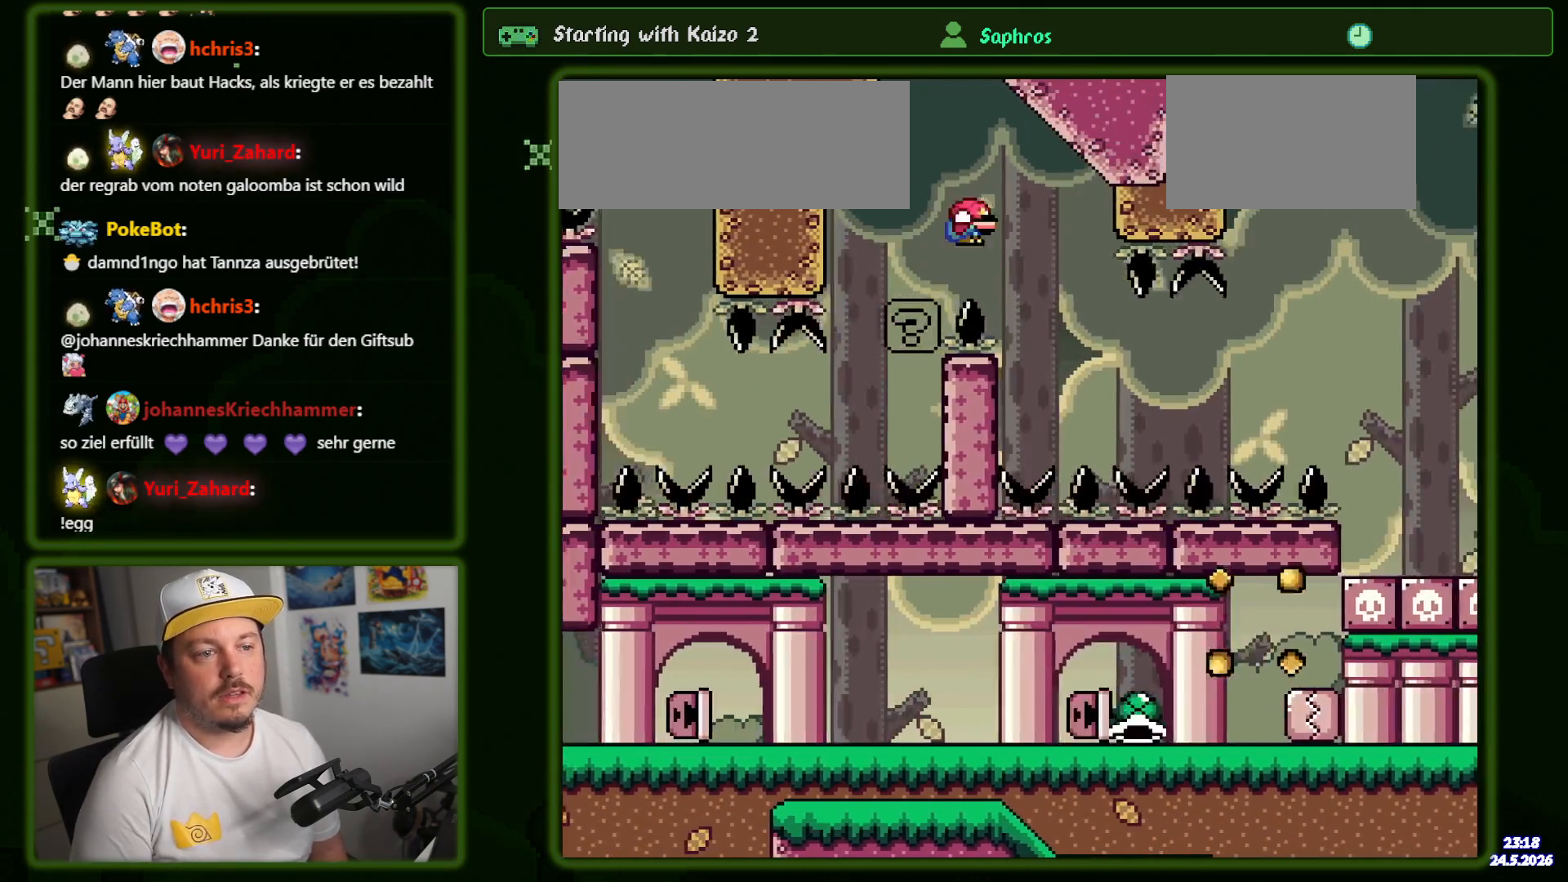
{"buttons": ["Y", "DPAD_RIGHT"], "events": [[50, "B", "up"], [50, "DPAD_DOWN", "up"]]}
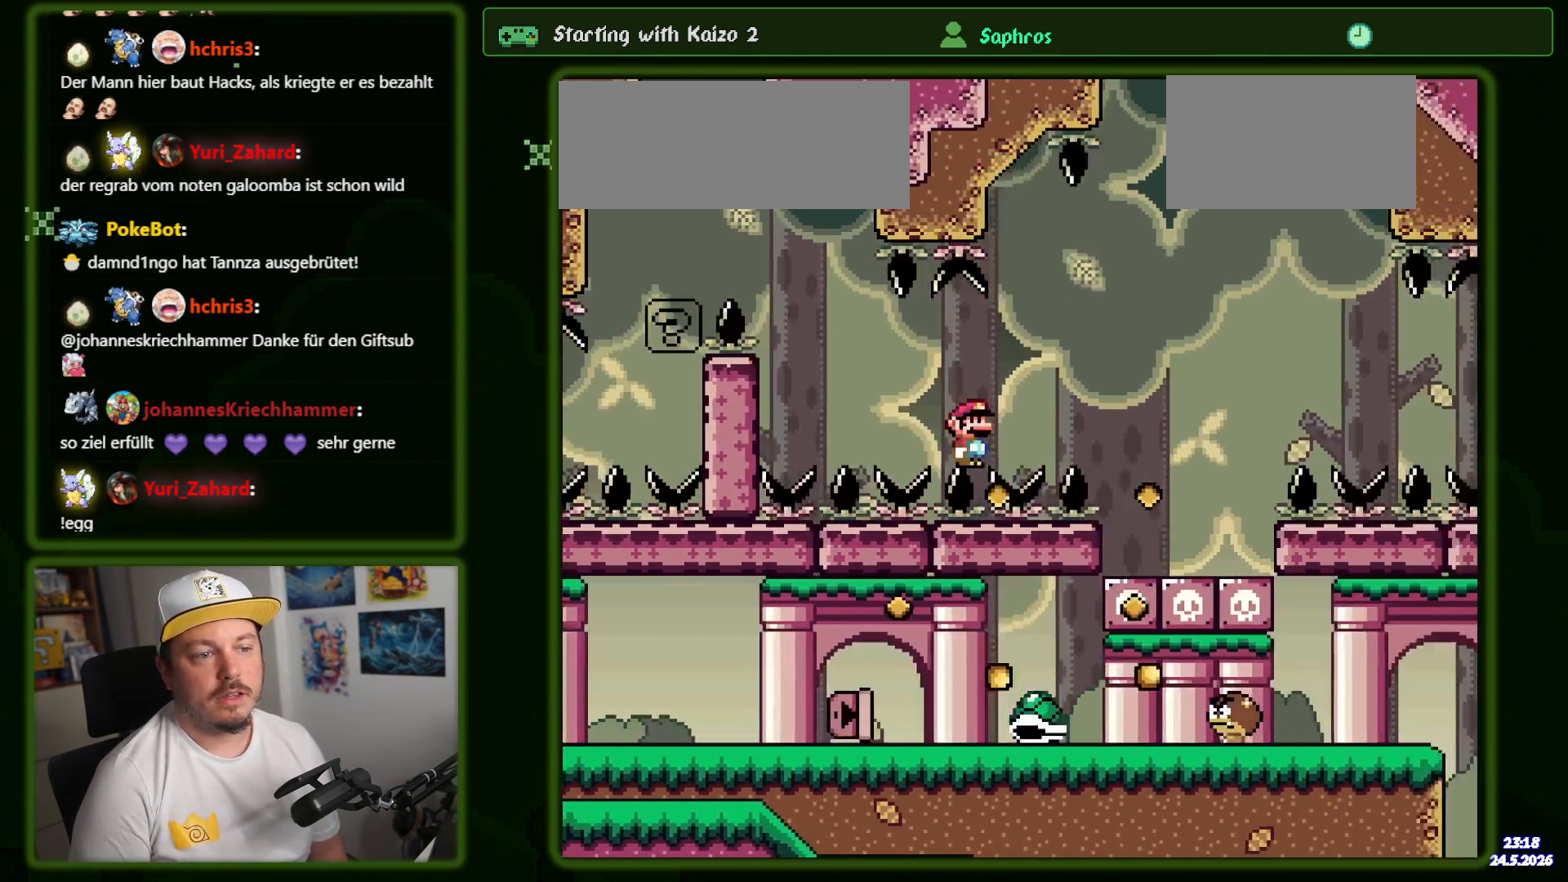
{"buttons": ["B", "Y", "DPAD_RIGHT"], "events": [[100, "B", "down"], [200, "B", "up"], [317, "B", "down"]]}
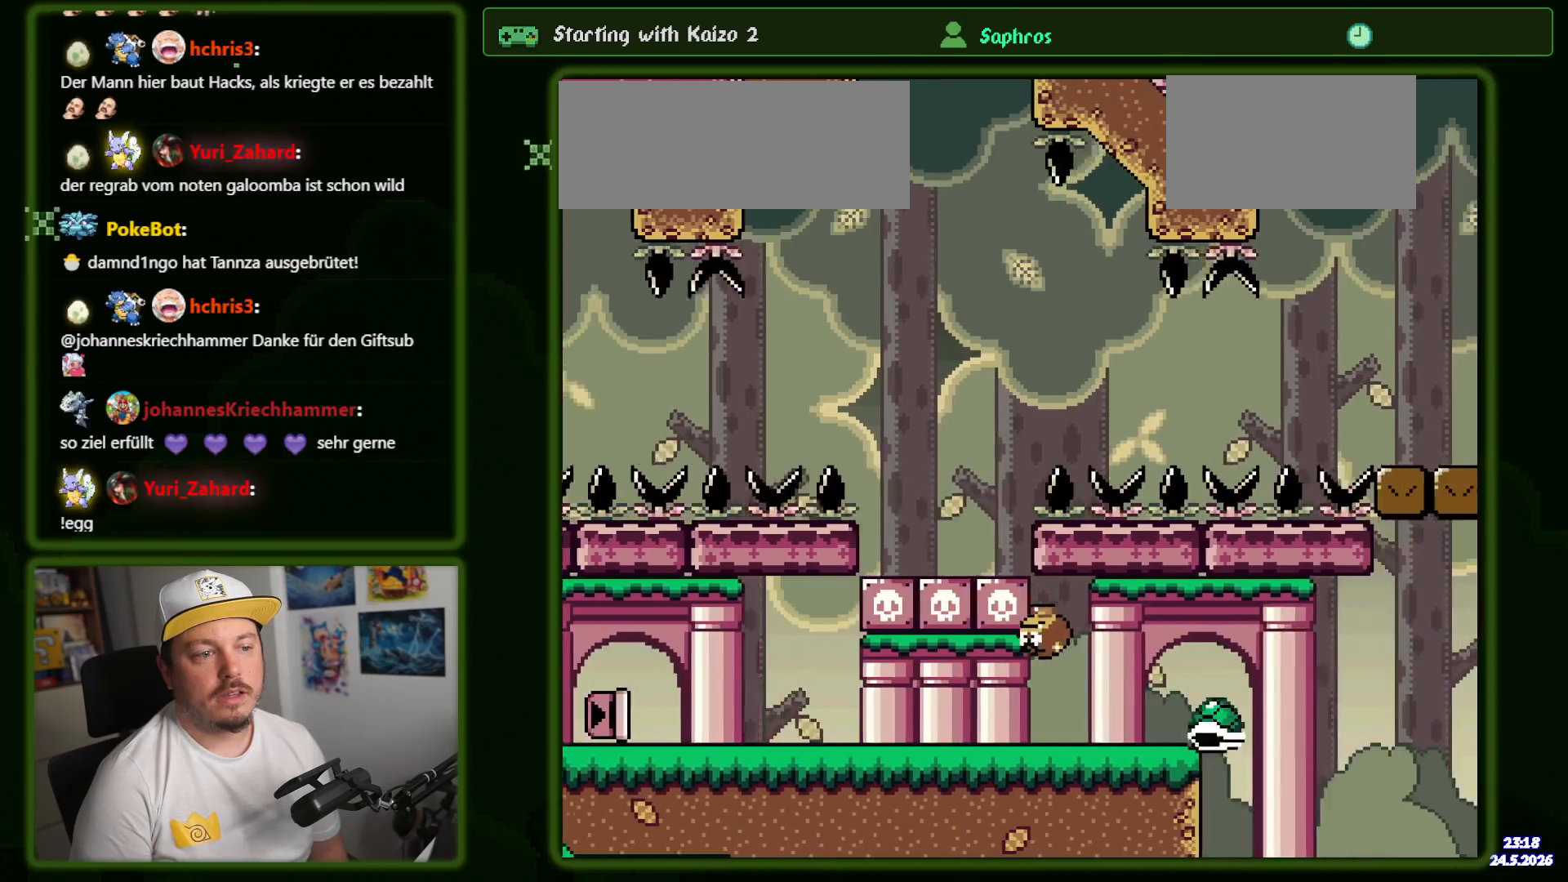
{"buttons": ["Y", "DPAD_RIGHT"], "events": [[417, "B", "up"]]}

::::

■ **Task brief**
Your reply should consist of the data, transcribed exactly, and should hold no pictures.

■ **Answer space**
{"buttons": ["Y", "DPAD_RIGHT"], "events": [[50, "B", "up"], [50, "DPAD_DOWN", "up"]]}
{"buttons": ["B", "Y", "DPAD_RIGHT"], "events": [[100, "B", "down"], [200, "B", "up"], [317, "B", "down"]]}
{"buttons": ["Y", "DPAD_RIGHT"], "events": [[417, "B", "up"]]}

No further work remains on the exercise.